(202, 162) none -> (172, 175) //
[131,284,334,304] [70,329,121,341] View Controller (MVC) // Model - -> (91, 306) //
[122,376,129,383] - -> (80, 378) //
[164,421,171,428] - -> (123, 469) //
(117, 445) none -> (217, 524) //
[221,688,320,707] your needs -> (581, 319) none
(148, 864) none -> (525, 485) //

────────────────────────────────────────

Set down the material exactly, keeping every line.

Exercise response
(202, 162) none -> (172, 175) //
[131,284,334,304] [70,329,121,341] View Controller (MVC) // Model - -> (91, 306) //
[122,376,129,383] - -> (80, 378) //
[164,421,171,428] - -> (123, 469) //
(117, 445) none -> (217, 524) //
[221,688,320,707] your needs -> (581, 319) none
(148, 864) none -> (525, 485) //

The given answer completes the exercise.